Within minutes you'll find yourself immersed. You can start anywhere--that's one of the many beauties of "Due Considerations". It seems there's not an author, breathing or otherwise, that Updike hasn't read and examined with thoughtful and affectionate precision. Melville, Thurber, Hawthorne, Baum, Beerbaum, English fiction, American fiction, biography, non-fiction, art, other languages--they're all here, spilling over each other despite the editor's obvious attempts to organize and categorize. Life, art, and language, seem, in Updike's loving hands, connected and continuous.

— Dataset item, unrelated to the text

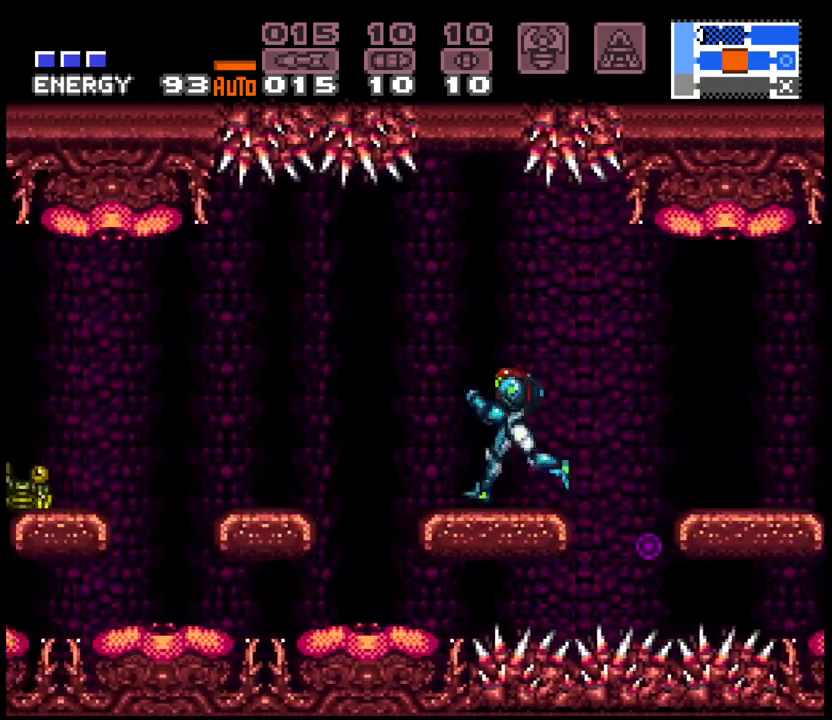
{"dt_ms": 500, "buttons": ["A", "DPAD_LEFT"], "events": [[83, "B", "down"], [167, "B", "up"], [300, "L1", "down"], [350, "X", "down"], [400, "L1", "up"], [467, "X", "up"]]}
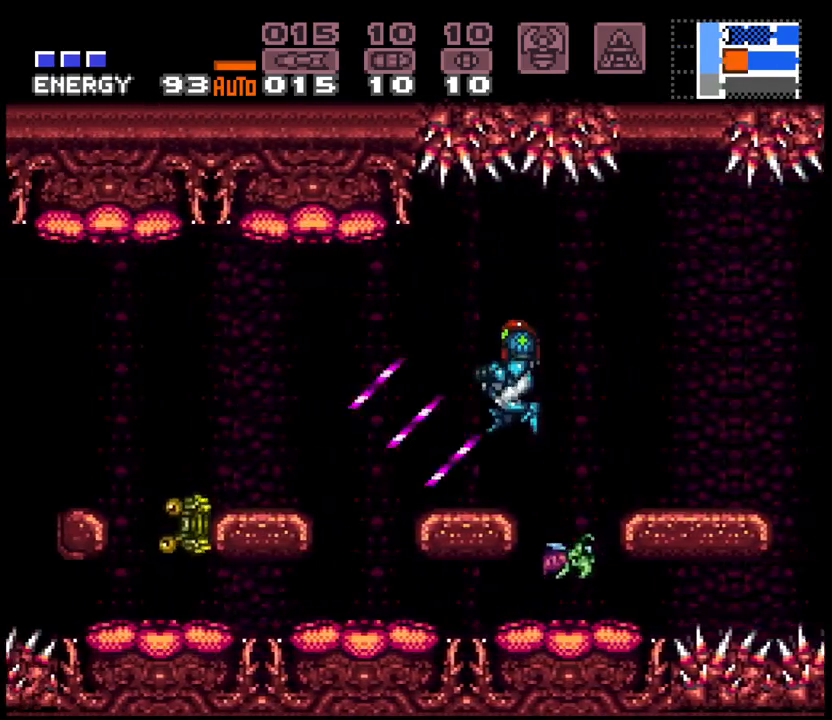
{"dt_ms": 500, "buttons": ["A", "DPAD_LEFT"], "events": [[217, "B", "down"], [300, "B", "up"]]}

And then there's EB White, and Orhan Pamuk, and Henry Petroski, and oh, yes, did I mention Fernanda Eberstadt? On the way, take a detour into the world of conceptual art, and the modern political situation in China. Updike may have lived a mere 76 years, but he's packed at least five centuries of human experience into his literary soul.
For both serious and casual readers this makes "Due Considerations" a candy store. No doubt for everyone there are a few favorite authors examined here, and the chance to learn of many more. Old friends and new, Updike makes little distinction. He flings open doors on emerging and established artists like an engaging, eager host.
Despite its disparate subjects, Updike's journeys through the human existence do have a central unifying theme, though even he seems reluctant to confront it directly. It's his quest for the spiritual, a longing for the existence and knowledge of God, which seems to compel him most completely, and which eludes him continually. In his exegesis of Harriet Beecher Stowe's "Uncle Tom's Cabin" he opines "From the absoluteness of "me" a great deal of religious consolation can be spun. The self is pitted against the vast physical universe as if the two were equal." Is this a statement of fact in his mind, or a deep seated wish? Whichever, his search for the essence of humanity came a long way in his remarkable life, and did its part to move the human psyche closer towards parity with that elusive "absolute self."